Eutanásia em debate em Monte Redondo: acabar a falar de amor…

Eutanásia em debate em Monte Redondo: acabar a falar de amor…

No passado dia 18 de maio, foi promovida pelos caminheiros do agrupamento 1054 – Monte Redondo, região de Leiria-Fátima, uma tertúlia subordinada ao tema da eutanásia. A ideia surgiu enquadrada no seu Projeto de Caminhada, em que se propõem a desenvolver os seus objetivos de grupo, neste caso o de aprofundar temas atuais da sociedade que suscitem alguma inquietação.

Deste modo, a escolha do tema foi relativamente fácil, uma vez que se trata de um tema de interesse geral e acerca do qual todos podemos ter imensos pontos que gostávamos de ver esclarecidos. A escolha dos oradores foi determinante para o sucesso da sessão: um profissional de saúde, Catarina Faria; um sacerdote que viria dar voz à igreja, o padre José Nuno Silva e, ainda, um testemunho muito especial do senhor Amílcar, enquanto familiar próximo num processo de acompanhamento de fim de vida.

Num ambiente acolhedor, a conversa decorreu de uma forma muito interessante e esclarecedora. Os convidados demonstraram estar mais felizes com os frutos que colheram deste serão.
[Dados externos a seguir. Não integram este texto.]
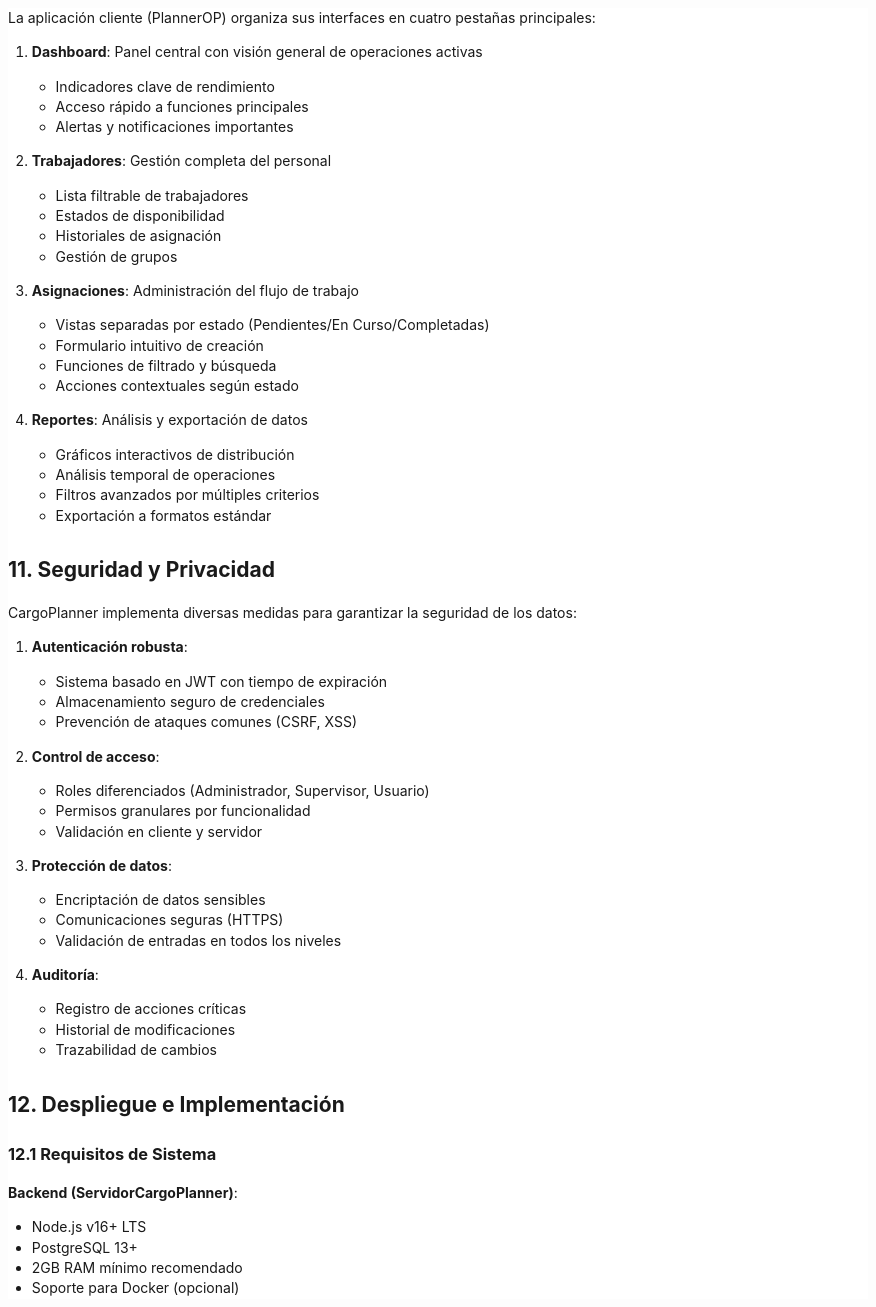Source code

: La aplicación cliente (PlannerOP) organiza sus interfaces en cuatro pestañas principales:

1. **Dashboard**: Panel central con visión general de operaciones activas
   - Indicadores clave de rendimiento
   - Acceso rápido a funciones principales
   - Alertas y notificaciones importantes

2. **Trabajadores**: Gestión completa del personal
   - Lista filtrable de trabajadores
   - Estados de disponibilidad
   - Historiales de asignación
   - Gestión de grupos

3. **Asignaciones**: Administración del flujo de trabajo
   - Vistas separadas por estado (Pendientes/En Curso/Completadas)
   - Formulario intuitivo de creación
   - Funciones de filtrado y búsqueda
   - Acciones contextuales según estado

4. **Reportes**: Análisis y exportación de datos
   - Gráficos interactivos de distribución
   - Análisis temporal de operaciones
   - Filtros avanzados por múltiples criterios
   - Exportación a formatos estándar

## 11. Seguridad y Privacidad

CargoPlanner implementa diversas medidas para garantizar la seguridad de los datos:

1. **Autenticación robusta**:
   - Sistema basado en JWT con tiempo de expiración
   - Almacenamiento seguro de credenciales
   - Prevención de ataques comunes (CSRF, XSS)

2. **Control de acceso**:
   - Roles diferenciados (Administrador, Supervisor, Usuario)
   - Permisos granulares por funcionalidad
   - Validación en cliente y servidor

3. **Protección de datos**:
   - Encriptación de datos sensibles
   - Comunicaciones seguras (HTTPS)
   - Validación de entradas en todos los niveles

4. **Auditoría**:
   - Registro de acciones críticas
   - Historial de modificaciones
   - Trazabilidad de cambios

## 12. Despliegue e Implementación

### 12.1 Requisitos de Sistema

**Backend (ServidorCargoPlanner)**:
- Node.js v16+ LTS
- PostgreSQL 13+
- 2GB RAM mínimo recomendado
- Soporte para Docker (opcional)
A organização dirige, assim, um especial agradecimento a todos os que aceitaram o convite: à Catarina Faria que trouxe a sua experiência e conhecimento, e através de palavras simples e vividas foi partilhando a sua realidade enquanto profissional de saúde ligada aos cuidados paliativos; ao padre José Nuno que a todos surpreendeu com a assertividade das suas palavras, com um conhecimento ímpar na área da bioética e muitos anos de acompanhamento espiritual hospitalar, pode devolver aos convidados alguma liberdade de pensamento acrescentando sentido à posição da Igreja nesta matéria; ao senhor Amílcar que abriu o seu coração partilhando o difícil processo de perda dos seus pais, ambos vítimas de cancro num curto espaço de tempo, deixando também a todos alguns conselhos para serem os melhores filhos do mundo; e, por fim, à Helena Pedrosa que, na posição de moderadora, concluiu que “depois de falarmos de medicina, de técnica, de evolução, de dor, de sofrimento, de doença, de vida, acabamos sempre, inevitavelmente, a falar de Amor”.

Desta pequena tertúlia, foi possível, para além de esclarecer algumas interrogações, compreender que antes de se falar em legalizar a eutanásia, se deveria discutir muito bem o papel do estado na implementação de cuidados paliativos. Em vez de se falar em “morte medicamente assistida” se poderia promover o amor e o acompanhamento em final de vida. Poucos são os casos em que alguém pede a eutanásia e muitos podem ser os fatores que influenciam este desejo, mas que o principal poderá mesmo ser a solidão. O padre José Nuno repetiu nas suas intervenções o seguinte enunciado: “se não tens ninguém que espere por ti e se não esperas por ninguém, a tua vida não tem sentido e, por isso, queres morrer”, nós guardamos estas palavras e concordamos com a nossa moderadora, não há nada mais determinante que amar e ser amado.

Para estes jovens organizadores, amanhã adultos, foi, sem dúvida, uma experiência enriquecedora, sobretudo pelo momento de partilha de ideias e pontos de vista que promovidos na comunidade.